[Recorded data]
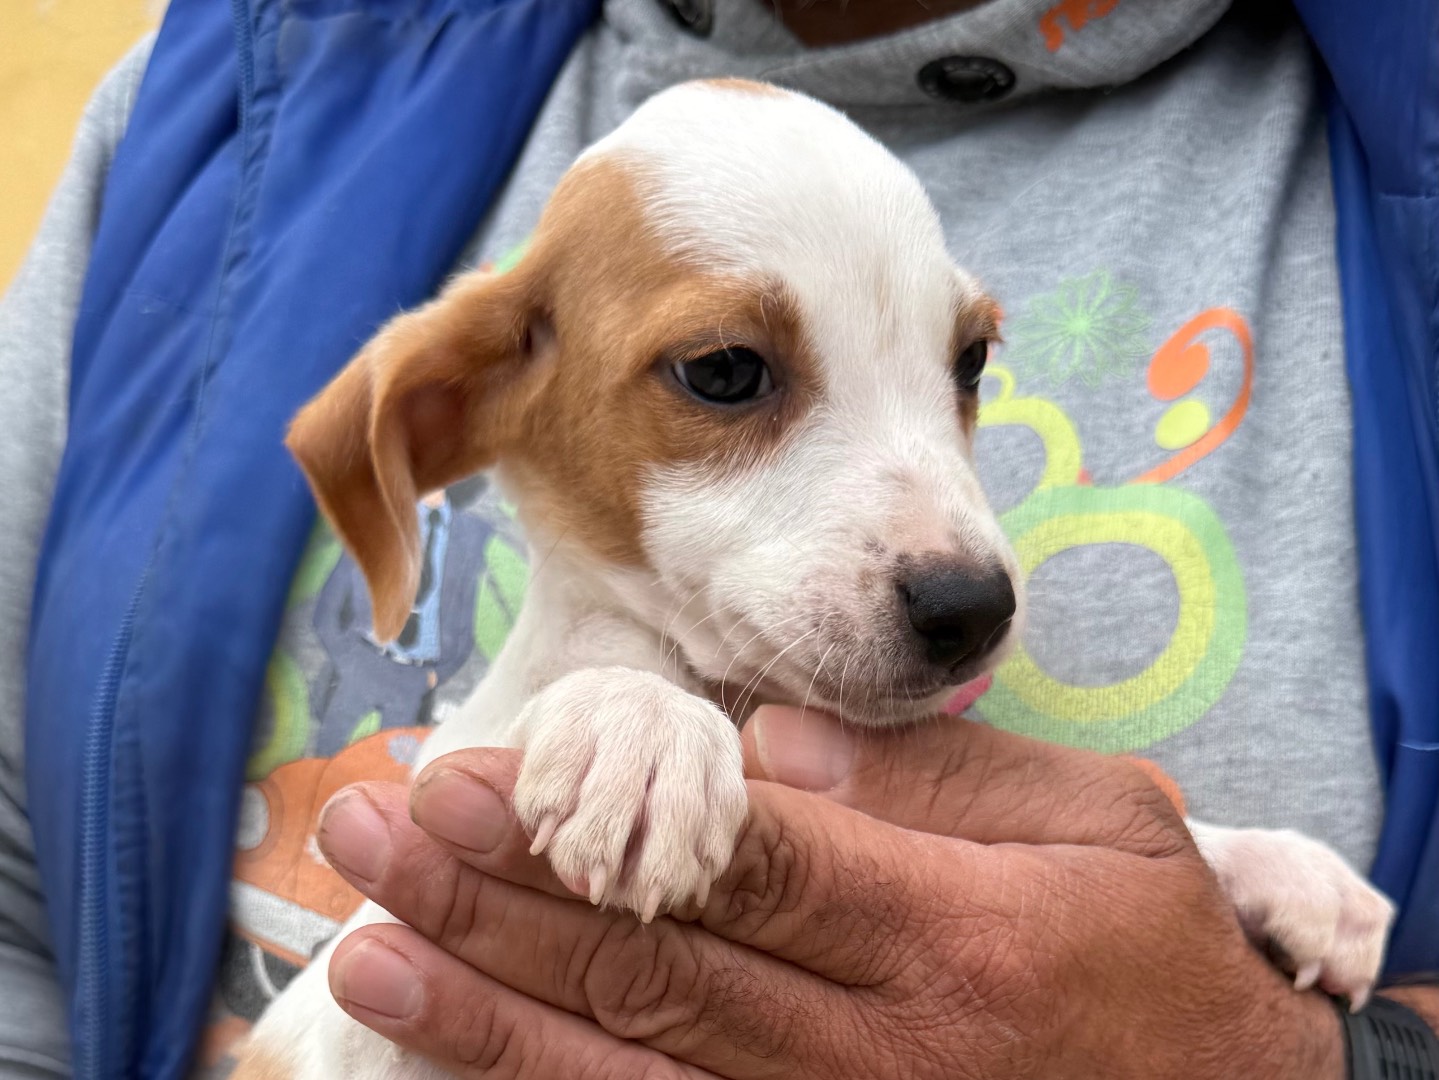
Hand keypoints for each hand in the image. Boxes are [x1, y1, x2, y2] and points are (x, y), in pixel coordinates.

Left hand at [315, 707, 1344, 1078]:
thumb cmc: (1163, 961)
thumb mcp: (1105, 828)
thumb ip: (938, 780)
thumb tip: (766, 743)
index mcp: (949, 933)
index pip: (742, 866)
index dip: (591, 825)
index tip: (476, 773)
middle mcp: (878, 1046)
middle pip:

Work item: All entries above are to be reproduced exactly, with no pictures.

Solution to this problem:
Hand keypoints for each hand in the image. Boxes are [x1, y1, x2, y2] and points are (x, y), in pixel coordinates.

Left hand at [315, 707, 1344, 1078]:
thumb cmc: (1163, 961)
thumb mcp: (1105, 828)
thumb ip: (938, 780)
thumb tip: (766, 743)
index mcp: (949, 933)
index pip: (742, 866)
index dip: (591, 825)
index tip: (476, 773)
middle mcp: (878, 1046)
middle pip:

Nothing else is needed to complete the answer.